L’intelligence que nous avons le droit d’exiger d’une femme, pour l’aimer, n’a rien de l’intelligence virile. C’est plus et c’est moins. Il faut qu’une femme ait l’esprit ouvert, délicat, sensible, fin, impressionnable. Elle n’a besoin ni de puissance, ni d’initiative dans la pensée, mais il est nécessaire qu’elle ait de la bonté, de l’élégance, de la tendresse, de la coquetterie, et cette faculté d’assimilation qui la fait pareille, en peu de temps, à celui qui partage sa vie. Sa plus grande qualité doit être le tact, ce sens subtil qui est pour l’esprit ce qu’est le toucher pour le corps. Il lui révèle mille choses menues, les contours, les angles et les formes dans l’ordre intellectuel.

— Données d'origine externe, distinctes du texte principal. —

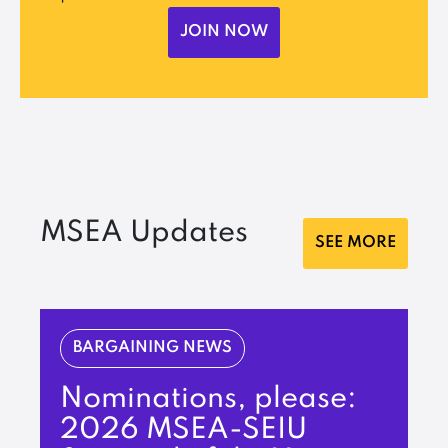
JOIN NOW
MSEA Updates
SEE MORE
BARGAINING NEWS
Nominations, please:
2026 MSEA-SEIU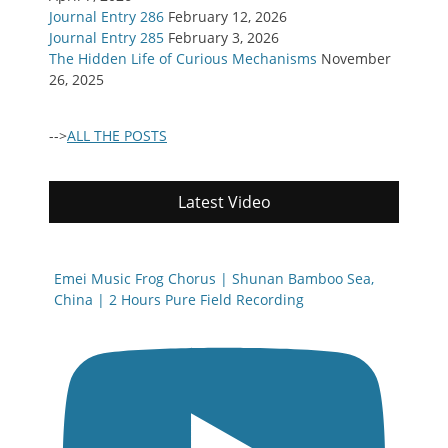
Journal Entry 286
February 12, 2026
Journal Entry 285
February 3, 2026
The Hidden Life of Curious Mechanisms
November
26, 2025
-->
ALL THE POSTS
Latest Video
Emei Music Frog Chorus | Shunan Bamboo Sea,
China | 2 Hours Pure Field Recording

Les jolies femmes, le plus souvent, n’ont point une intelligence en rapport avec leur personne. Or, le moindre défaut de concordance me frappe et me blesse du premier coup. Dans l’amitié, cela n’a point d’importance. L’amitié est un pacte, où l’on fait la part des défauts et des qualités. On peut juger un ami et une amie, tenir compte de ce qu’ils ont de bon, négliger ce qu’ils ont de mauvais et apprécier exactement leur valeur, tout en s’abandonnant à une sympathie intime, profonde et charmante.